- What you need to do:
Retype the tail of the data exactly, starting at the line containing "Save my name, email, and" and stopping at the last line.

- Working data:
● ● ● ● ●

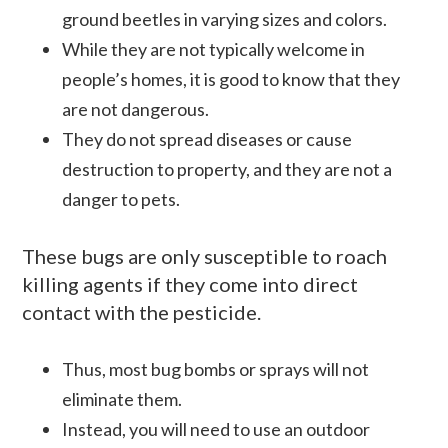
ground beetles in varying sizes and colors.
While they are not typically welcome in
people’s homes, it is good to know that they
are not dangerous.
They do not spread diseases or cause
destruction to property, and they are not a
danger to pets.
These bugs are only susceptible to roach
killing agents if they come into direct
contact with the pesticide.
Thus, most bug bombs or sprays will not
eliminate them.
Instead, you will need to use an outdoor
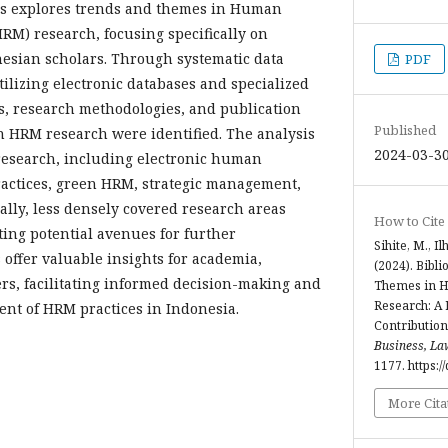
sis explores trends and themes in Human
M) research, focusing specifically on
esian scholars. Through systematic data
PDF
tilizing electronic databases and specialized
cs, research methodologies, and publication
Published
 HRM research were identified. The analysis
2024-03-3
 research, including electronic human
ctices, green HRM, strategic management,
ally, less densely covered research areas
How to Cite
ting potential avenues for further
Sihite, M., Il
 offer valuable insights for academia,
(2024). Bibl
rs, facilitating informed decision-making and
Themes in 
Research: A 
nt of HRM practices in Indonesia.
Contribution
Business, La
1177. https:/
More Cita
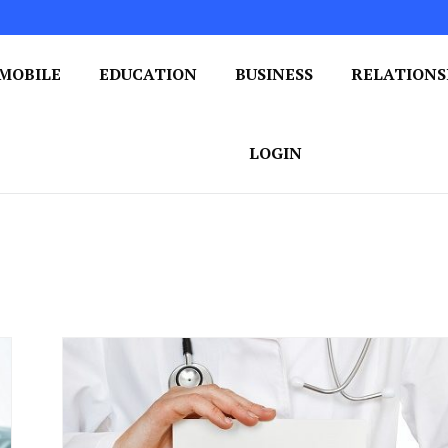
MOBILE
EDUCATION
BUSINESS
RELATIONS
 One Post at a Time
ploring the World of Blogging
LOGIN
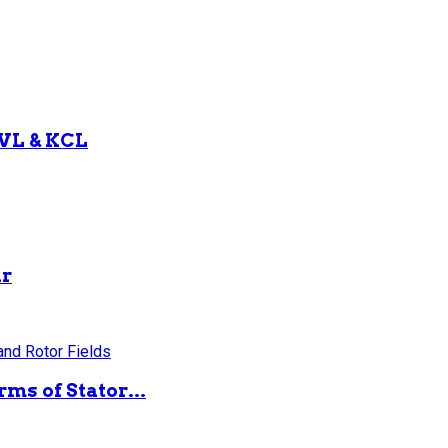
KVL & KCL
ar
ms of Stator...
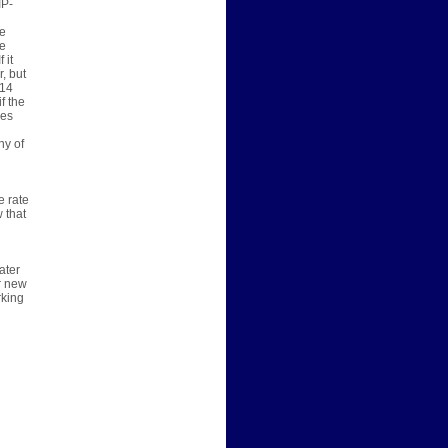
IP-
we
he
 it
, but
$14
f the
les
ny of
e rate
 that
ater
er new
rking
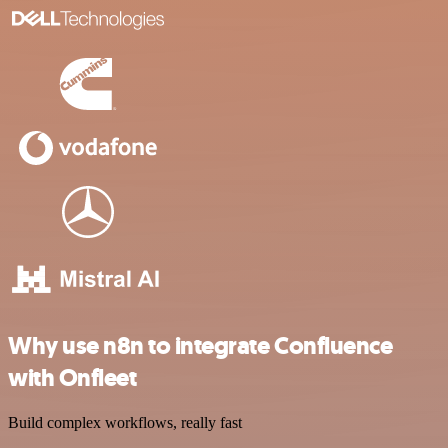
Why use n8n to integrate Confluence
with Onfleet
Build complex workflows, really fast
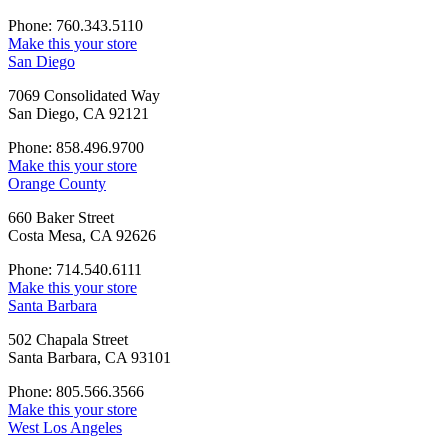
Phone: 760.343.5110
Make this your store
San Diego
7069 Consolidated Way
San Diego, CA 92121
Phone: 858.496.9700
Make this your store
Orange County
660 Baker Street
Costa Mesa, CA 92626
Phone: 714.540.6111
Make this your store
Santa Barbara
502 Chapala Street
Santa Barbara, CA 93101
Phone: 805.566.3566
Make this your store
West Los Angeles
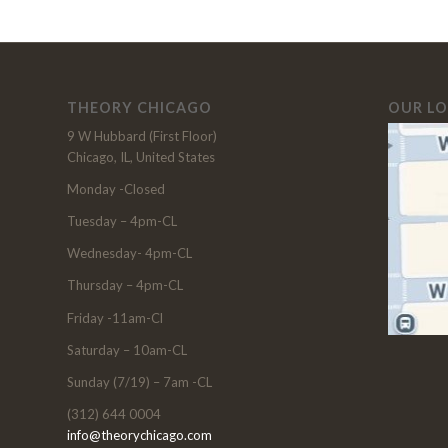
THEORY CHICAGO
OUR L
9 W Hubbard (First Floor)
Chicago, IL, United States
Monday -Closed
Tuesday – 4pm-CL
Wednesday- 4pm-CL
Thursday – 4pm-CL
Friday -11am-Cl
Saturday – 10am-CL
Sunday (7/19) – 7am -CL
(312) 644 0004
info@theorychicago.com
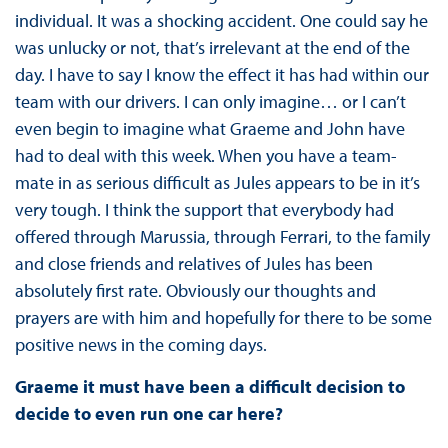
individual. It was a shocking accident. One could say he
was unlucky or not, that’s irrelevant at the end of the
day. I have to say I know the effect it has had within our
team with our drivers. I can only imagine… or I can’t
even begin to imagine what Graeme and John have
had to deal with this week. When you have a team-
mate in as serious difficult as Jules appears to be in it’s
very tough. I think the support that everybody had
offered through Marussia, through Ferrari, to the family
and close friends and relatives of Jules has been
absolutely first rate. Obviously our thoughts and
prayers are with him and hopefully for there to be some
positive news in the coming days.
Graeme it must have been a difficult decision to
decide to even run one car here?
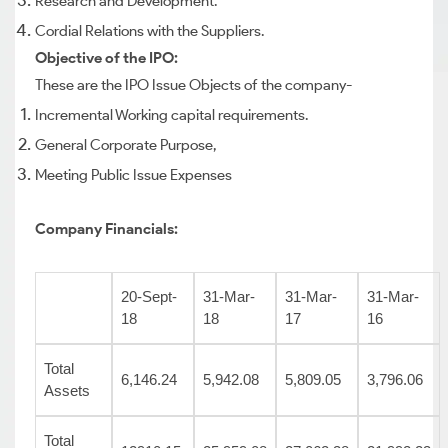
Research and Development.
Cordial Relations with the Suppliers.
Objective of the IPO:
These are the IPO Issue Objects of the company-
Incremental Working capital requirements.
General Corporate Purpose,
Meeting Public Issue Expenses
Company Financials:
20-Sept-
31-Mar-
31-Mar-
31-Mar-
18
18
17
16
Total
6,146.24
5,942.08
5,809.05
3,796.06
Assets
Total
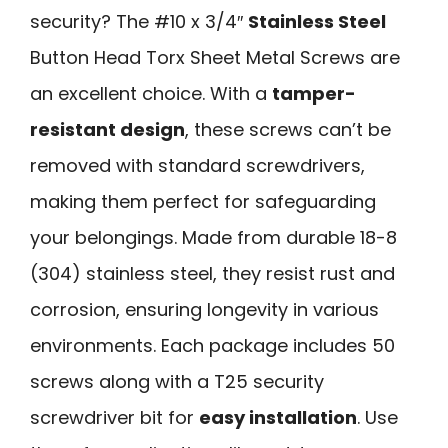
security? The #10 x 3/4″
Stainless Steel
Button Head Torx Sheet Metal Screws are
an excellent choice. With a
tamper-
resistant design
, these screws can’t be
removed with standard screwdrivers,
making them perfect for safeguarding
your belongings. Made from durable 18-8
(304) stainless steel, they resist rust and
corrosion, ensuring longevity in various
environments. Each package includes 50
screws along with a T25 security
screwdriver bit for
easy installation
. Use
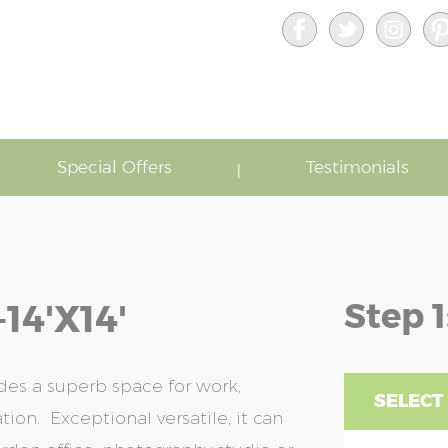
Special Offers
Testimonials
Step 1
4'x14'
des a superb space for work,
SELECT 
ion. Exceptional versatile, it can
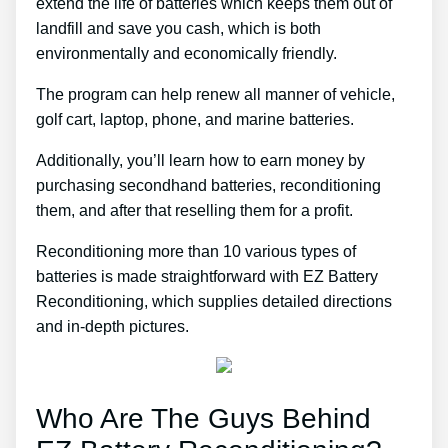
extend the life of batteries which keeps them out of
landfill and save you cash, which is both
environmentally and economically friendly.
The program can help renew all manner of vehicle,
golf cart, laptop, phone, and marine batteries.
Additionally, you’ll learn how to earn money by
purchasing secondhand batteries, reconditioning
them, and after that reselling them for a profit.
Reconditioning more than 10 various types of
batteries is made straightforward with EZ Battery
Reconditioning, which supplies detailed directions
and in-depth pictures.
Who Are The Guys Behind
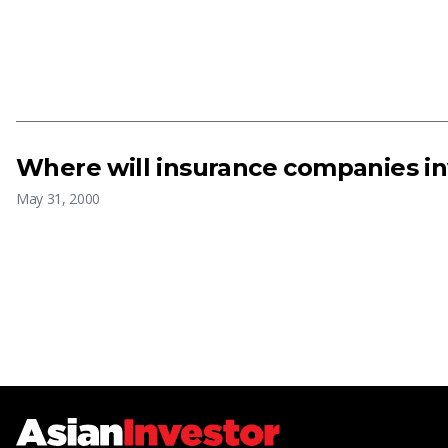
Where will insurance companies in
May 31, 2000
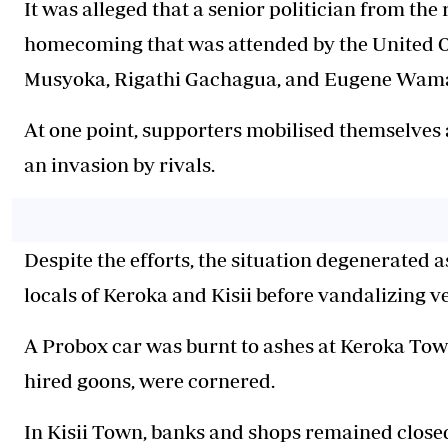
It was alleged that a senior politician from th
homecoming that was attended by the United O
Musyoka, Rigathi Gachagua, and Eugene Wam
At one point, supporters mobilised themselves 
an invasion by rivals.
Despite the efforts, the situation degenerated
locals of Keroka and Kisii before vandalizing v
A Probox car was burnt to ashes at Keroka Town
hired goons, were cornered.
In Kisii Town, banks and shops remained close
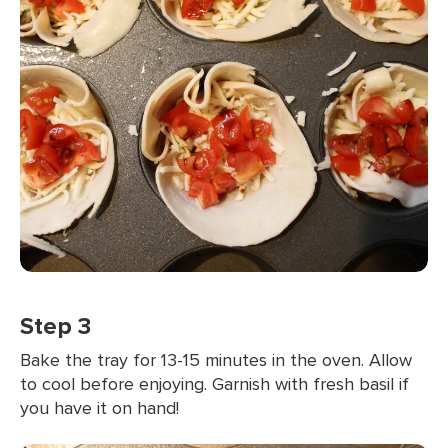
Step 3
Bake the tray for 13-15 minutes in the oven. Allow
to cool before enjoying. Garnish with fresh basil if
you have it on hand!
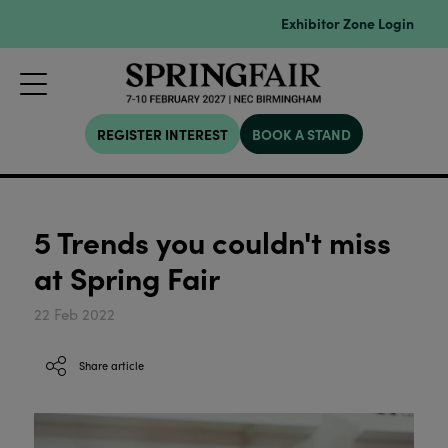
Exhibitor Zone Login
REGISTER INTEREST
BOOK A STAND
5 Trends you couldn't miss
at Spring Fair
22 Feb 2022
Share article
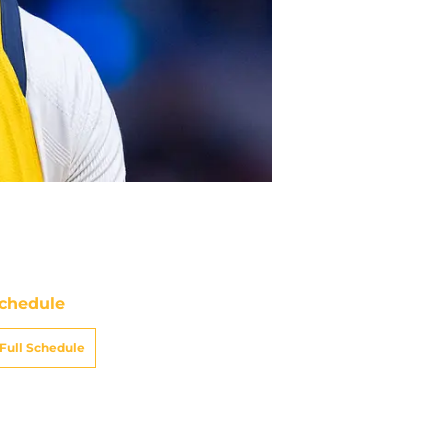
chedule
Full Schedule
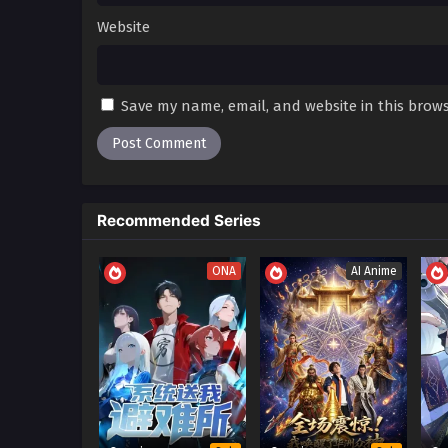
Website
Save my name, email, and website in this brows
Recommended Series
ONA
AI Anime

● ● ● ● ●

- Exercise response:
Save my name, email, and website in this brows
Recommended Series
ONA
AI Anime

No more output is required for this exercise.